> [Direction] Update the lines below by changing every "locality" to "site" and leaving everything else unchanged.
+++ Supplied material +++
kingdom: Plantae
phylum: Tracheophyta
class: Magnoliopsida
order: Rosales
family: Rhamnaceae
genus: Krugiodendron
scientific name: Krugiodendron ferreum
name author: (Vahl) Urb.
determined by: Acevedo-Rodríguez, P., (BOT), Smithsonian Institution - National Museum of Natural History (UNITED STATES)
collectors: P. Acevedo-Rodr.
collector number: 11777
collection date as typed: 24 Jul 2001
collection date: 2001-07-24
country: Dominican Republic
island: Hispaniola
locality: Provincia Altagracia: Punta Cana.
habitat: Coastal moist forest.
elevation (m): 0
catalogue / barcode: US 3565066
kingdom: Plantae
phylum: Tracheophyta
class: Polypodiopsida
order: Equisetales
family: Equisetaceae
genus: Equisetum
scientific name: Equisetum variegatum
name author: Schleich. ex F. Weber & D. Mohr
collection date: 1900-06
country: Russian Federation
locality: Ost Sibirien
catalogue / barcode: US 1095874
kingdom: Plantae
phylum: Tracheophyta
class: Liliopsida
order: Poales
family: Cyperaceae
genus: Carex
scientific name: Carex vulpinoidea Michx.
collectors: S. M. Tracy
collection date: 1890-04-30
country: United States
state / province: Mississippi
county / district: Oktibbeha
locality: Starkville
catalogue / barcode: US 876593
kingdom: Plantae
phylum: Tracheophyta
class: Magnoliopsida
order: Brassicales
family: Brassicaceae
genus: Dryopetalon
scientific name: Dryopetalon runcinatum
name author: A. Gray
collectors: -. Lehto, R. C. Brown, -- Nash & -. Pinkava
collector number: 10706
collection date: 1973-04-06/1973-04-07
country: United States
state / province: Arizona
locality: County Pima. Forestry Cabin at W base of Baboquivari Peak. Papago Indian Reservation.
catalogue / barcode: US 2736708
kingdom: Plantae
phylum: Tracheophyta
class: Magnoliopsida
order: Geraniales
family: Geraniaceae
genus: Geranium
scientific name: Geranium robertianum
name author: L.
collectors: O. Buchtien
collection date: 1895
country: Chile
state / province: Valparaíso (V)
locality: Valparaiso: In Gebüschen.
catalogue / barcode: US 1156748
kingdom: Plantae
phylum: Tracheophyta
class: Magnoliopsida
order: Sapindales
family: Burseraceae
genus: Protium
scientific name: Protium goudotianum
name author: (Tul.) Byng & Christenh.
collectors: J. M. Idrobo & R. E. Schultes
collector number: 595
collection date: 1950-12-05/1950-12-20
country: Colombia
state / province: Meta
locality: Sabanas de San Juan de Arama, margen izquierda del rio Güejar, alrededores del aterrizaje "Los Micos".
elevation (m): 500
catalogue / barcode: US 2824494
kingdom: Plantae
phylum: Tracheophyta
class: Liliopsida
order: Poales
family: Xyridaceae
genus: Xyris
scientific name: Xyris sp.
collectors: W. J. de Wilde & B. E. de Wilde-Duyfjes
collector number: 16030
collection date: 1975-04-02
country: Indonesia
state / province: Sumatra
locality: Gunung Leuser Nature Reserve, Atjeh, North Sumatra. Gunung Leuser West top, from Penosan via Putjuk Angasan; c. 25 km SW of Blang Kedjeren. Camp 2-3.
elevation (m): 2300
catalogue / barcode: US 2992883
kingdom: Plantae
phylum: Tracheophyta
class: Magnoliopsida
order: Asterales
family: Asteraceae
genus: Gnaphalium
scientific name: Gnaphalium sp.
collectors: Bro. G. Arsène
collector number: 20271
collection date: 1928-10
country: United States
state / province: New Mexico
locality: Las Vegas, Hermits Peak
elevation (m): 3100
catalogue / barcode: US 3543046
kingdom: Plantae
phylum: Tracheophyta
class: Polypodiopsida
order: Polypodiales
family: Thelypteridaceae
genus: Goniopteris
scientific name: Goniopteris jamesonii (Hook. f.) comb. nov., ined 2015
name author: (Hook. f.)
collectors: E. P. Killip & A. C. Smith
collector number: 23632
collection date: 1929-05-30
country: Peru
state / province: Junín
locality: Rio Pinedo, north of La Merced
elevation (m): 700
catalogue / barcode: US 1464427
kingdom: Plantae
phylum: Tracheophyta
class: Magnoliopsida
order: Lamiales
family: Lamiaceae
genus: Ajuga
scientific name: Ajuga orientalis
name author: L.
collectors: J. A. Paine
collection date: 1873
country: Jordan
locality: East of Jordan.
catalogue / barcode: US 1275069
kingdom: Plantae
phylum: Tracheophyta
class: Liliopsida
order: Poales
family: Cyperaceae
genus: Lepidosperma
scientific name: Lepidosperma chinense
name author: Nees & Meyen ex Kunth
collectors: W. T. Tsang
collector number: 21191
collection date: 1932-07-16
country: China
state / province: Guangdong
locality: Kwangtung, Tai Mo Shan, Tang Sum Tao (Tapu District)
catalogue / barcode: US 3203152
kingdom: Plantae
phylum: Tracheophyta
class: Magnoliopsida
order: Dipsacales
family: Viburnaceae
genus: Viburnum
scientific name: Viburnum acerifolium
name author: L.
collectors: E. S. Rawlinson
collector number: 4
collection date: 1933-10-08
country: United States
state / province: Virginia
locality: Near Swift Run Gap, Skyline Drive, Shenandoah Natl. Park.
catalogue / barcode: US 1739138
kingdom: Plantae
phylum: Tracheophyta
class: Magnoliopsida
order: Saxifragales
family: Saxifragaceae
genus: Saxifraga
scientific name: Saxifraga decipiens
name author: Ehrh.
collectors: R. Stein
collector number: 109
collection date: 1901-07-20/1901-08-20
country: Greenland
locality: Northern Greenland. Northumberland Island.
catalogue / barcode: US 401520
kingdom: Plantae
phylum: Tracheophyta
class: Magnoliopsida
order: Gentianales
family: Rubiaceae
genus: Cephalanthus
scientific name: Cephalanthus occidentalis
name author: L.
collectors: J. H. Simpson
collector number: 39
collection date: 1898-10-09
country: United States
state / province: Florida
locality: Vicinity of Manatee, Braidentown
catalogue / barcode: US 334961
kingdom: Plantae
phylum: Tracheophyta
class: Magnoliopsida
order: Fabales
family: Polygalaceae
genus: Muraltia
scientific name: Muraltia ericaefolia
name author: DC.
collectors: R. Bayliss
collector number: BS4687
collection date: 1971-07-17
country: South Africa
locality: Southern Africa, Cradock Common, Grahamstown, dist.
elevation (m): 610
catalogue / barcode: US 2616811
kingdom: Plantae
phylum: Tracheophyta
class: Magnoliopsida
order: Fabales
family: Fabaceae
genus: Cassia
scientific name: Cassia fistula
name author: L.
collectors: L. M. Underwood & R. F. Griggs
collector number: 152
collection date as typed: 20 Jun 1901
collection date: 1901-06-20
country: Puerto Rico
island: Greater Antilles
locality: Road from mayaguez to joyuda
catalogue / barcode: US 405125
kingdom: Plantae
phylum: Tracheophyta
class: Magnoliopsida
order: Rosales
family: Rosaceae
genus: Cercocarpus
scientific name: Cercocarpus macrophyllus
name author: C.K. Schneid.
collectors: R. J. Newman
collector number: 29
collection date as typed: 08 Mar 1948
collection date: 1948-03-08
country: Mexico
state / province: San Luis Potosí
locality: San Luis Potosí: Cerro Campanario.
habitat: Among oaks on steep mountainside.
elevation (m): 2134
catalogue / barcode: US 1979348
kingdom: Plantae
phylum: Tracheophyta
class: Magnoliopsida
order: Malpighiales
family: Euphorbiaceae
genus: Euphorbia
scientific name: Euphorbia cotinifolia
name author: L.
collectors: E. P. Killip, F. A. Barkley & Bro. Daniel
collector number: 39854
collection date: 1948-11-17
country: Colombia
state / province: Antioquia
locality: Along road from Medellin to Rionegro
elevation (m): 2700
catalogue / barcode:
+++
> [Right answer]
kingdom: Plantae
phylum: Tracheophyta
class: Magnoliopsida
order: Rosales
family: Rhamnaceae
genus: Krugiodendron
scientific name: Krugiodendron ferreum
name author: (Vahl) Urb.
determined by: Acevedo-Rodríguez, P., (BOT), Smithsonian Institution - National Museum of Natural History (UNITED STATES)
collectors: P. Acevedo-Rodr.
collector number: 11777
collection date as typed: 24 Jul 2001
collection date: 2001-07-24
country: Dominican Republic
island: Hispaniola
site: Provincia Altagracia: Punta Cana.
habitat: Coastal moist forest.
elevation (m): 0
catalogue / barcode: US 3565066
kingdom: Plantae
phylum: Tracheophyta
class: Polypodiopsida
order: Equisetales
family: Equisetaceae
genus: Equisetum
scientific name: Equisetum variegatum
name author: Schleich. ex F. Weber & D. Mohr
collection date: 1900-06
country: Russian Federation
site: Ost Sibirien
catalogue / barcode: US 1095874
kingdom: Plantae
phylum: Tracheophyta
class: Liliopsida
order: Poales
family: Cyperaceae
genus: Carex
scientific name: Carex vulpinoidea Michx.
collectors: S. M. Tracy
collection date: 1890-04-30
country: United States
state / province: Mississippi
county / district: Oktibbeha
site: Starkville
catalogue / barcode: US 876593
kingdom: Plantae
phylum: Tracheophyta
class: Magnoliopsida
order: Brassicales
family: Brassicaceae
genus: Dryopetalon
scientific name: Dryopetalon runcinatum
name author: A. Gray
collectors: -. Lehto, R. C. Brown, -- Nash & -. Pinkava
collector number: 10706
collection date: 1973-04-06/1973-04-07
country: United States
state / province: Arizona
site: County Pima. Forestry Cabin at W base of Baboquivari Peak. Papago Indian Reservation.
catalogue / barcode: US 2736708
kingdom: Plantae
phylum: Tracheophyta
class: Magnoliopsida
order: Geraniales
family: Geraniaceae
genus: Geranium
scientific name: Geranium robertianum
name author: L.
collectors: O. Buchtien
collection date: 1895
country: Chile
state / province: Valparaíso (V)
site: Valparaiso: In Gebüschen.
catalogue / barcode: US 1156748
kingdom: Plantae
phylum: Tracheophyta
class: Magnoliopsida
order: Sapindales
family: Burseraceae
genus: Protium
scientific name: Protium goudotianum
name author: (Tul.) Byng & Christenh.
collectors: J. M. Idrobo & R. E. Schultes
collector number: 595
collection date: 1950-12-05/1950-12-20
country: Colombia
state / province: Meta
site: Sabanas de San Juan de Arama, margen izquierda del rio Güejar, alrededores del aterrizaje "Los Micos".
elevation (m): 500
catalogue / barcode: US 2824494
kingdom: Plantae
phylum: Tracheophyta
class: Liliopsida
order: Poales
family: Xyridaceae
genus: Xyris
scientific name: Xyris sp.
collectors: W. J. de Wilde & B. E. de Wilde-Duyfjes
collector number: 16030
collection date: 1975-04-02
country: Indonesia
state / province: Sumatra
site: Gunung Leuser Nature Reserve, Atjeh, North Sumatra. Gunung Leuser West top, from Penosan via Putjuk Angasan; c. 25 km SW of Blang Kedjeren. Camp 2-3.
elevation (m): 2300
catalogue / barcode: US 2992883
kingdom: Plantae
phylum: Tracheophyta
class: Magnoliopsida
order: Asterales
family: Asteraceae
genus: Gnaphalium
scientific name: Gnaphalium sp.
collectors: Bro. G. Arsène
collector number: 20271
collection date: 1928-10
country: United States
state / province: New Mexico
site: Las Vegas, Hermits Peak
elevation (m): 3100
catalogue / barcode: US 3543046
kingdom: Plantae
phylum: Tracheophyta
class: Polypodiopsida
order: Polypodiales
family: Thelypteridaceae
genus: Goniopteris
scientific name: Goniopteris jamesonii (Hook. f.) comb. nov., ined 2015
name author: (Hook. f.)
collectors: E. P. Killip & A. C. Smith
collector number: 23632
collection date: 1929-05-30
country: Peru
state / province: Junín
site: Rio Pinedo, north of La Merced
elevation (m): 700
catalogue / barcode: US 1464427
kingdom: Plantae
phylum: Tracheophyta
class: Magnoliopsida
order: Lamiales
family: Lamiaceae
genus: Ajuga
scientific name: Ajuga orientalis
name author: L.
collectors: J. A. Paine
collection date: 1873
country: Jordan
site: East of Jordan.
catalogue / barcode: US 1275069
kingdom: Plantae
phylum: Tracheophyta
class: Liliopsida
order: Poales
family: Cyperaceae
genus: Lepidosperma
scientific name: Lepidosperma chinense
name author: Nees & Meyen ex Kunth
collectors: W. T. Tsang
collector number: 21191
collection date: 1932-07-16
country: China
state / province: Guangdong
site: Kwangtung, Tai Mo Shan, Tang Sum Tao (Tapu District)
catalogue / barcode: US 3203152
kingdom: Plantae
phylum: Tracheophyta
class: Magnoliopsida
order: Dipsacales
family: Viburnaceae
genus: Viburnum
scientific name: Viburnum acerifolium
name author: L.
collectors: E. S. Rawlinson
collector number: 4
collection date: 1933-10-08
country: United States
state / province: Virginia
site: Near Swift Run Gap, Skyline Drive, Shenandoah Natl. Park.
catalogue / barcode: US 1739138
kingdom: Plantae
phylum: Tracheophyta
class: Magnoliopsida
order: Saxifragales
family: Saxifragaceae
genus: Saxifraga
scientific name: Saxifraga decipiens
name author: Ehrh.
collectors: R. Stein
collector number: 109
collection date: 1901-07-20/1901-08-20
country: Greenland
site: Northern Greenland. Northumberland Island.
catalogue / barcode: US 401520
kingdom: Plantae
phylum: Tracheophyta
class: Magnoliopsida
order: Gentianales
family: Rubiaceae
genus: Cephalanthus
scientific name: Cephalanthus occidentalis
name author: L.
collectors: J. H. Simpson
collector number: 39
collection date: 1898-10-09
country: United States
state / province: Florida
site: Vicinity of Manatee, Braidentown
catalogue / barcode: US 334961
kingdom: Plantae
phylum: Tracheophyta
class: Magnoliopsida
order: Fabales
family: Polygalaceae
genus: Muraltia
scientific name: Muraltia ericaefolia
name author: DC.
collectors: R. Bayliss
collector number: BS4687
collection date: 1971-07-17
country: South Africa
site: Southern Africa, Cradock Common, Grahamstown, dist.
elevation (m): 610
catalogue / barcode: US 2616811
kingdom: Plantae
phylum: Tracheophyta
class: Magnoliopsida
order: Fabales
family: Fabaceae
genus: Cassia
scientific name: Cassia fistula
name author: L.
collectors: L. M. Underwood & R. F. Griggs
collector number: 152
collection date as typed: 20 Jun 1901
collection date: 1901-06-20
country: Puerto Rico
island: Greater Antilles
site: Road from mayaguez to joyuda
catalogue / barcode: US 405125
kingdom: Plantae
phylum: Tracheophyta
class: Magnoliopsida
order: Rosales
family: Rosaceae
genus: Cercocarpus
scientific name: Cercocarpus macrophyllus
name author: C.K. Schneid.
collectors: R. J. Newman
collector number: 29
collection date as typed: 08 Mar 1948
collection date: 1948-03-08
country: Mexico
state / province: San Luis Potosí
site: San Luis Potosí: Cerro Campanario.
habitat: Among oaks on steep mountainside.
elevation (m): 2134
catalogue / barcode: US 1979348
kingdom: Plantae
phylum: Tracheophyta
class: Magnoliopsida
order: Malpighiales
family: Euphorbiaceae
genus: Euphorbia
scientific name: Euphorbia cotinifolia
name author: L.
collectors: E. P. Killip, F. A. Barkley & Bro. Daniel
collector number: 39854
collection date: 1948-11-17
country: Colombia
state / province: Antioquia
site: Along road from Medellin to Rionegro
elevation (m): 2700
catalogue / barcode:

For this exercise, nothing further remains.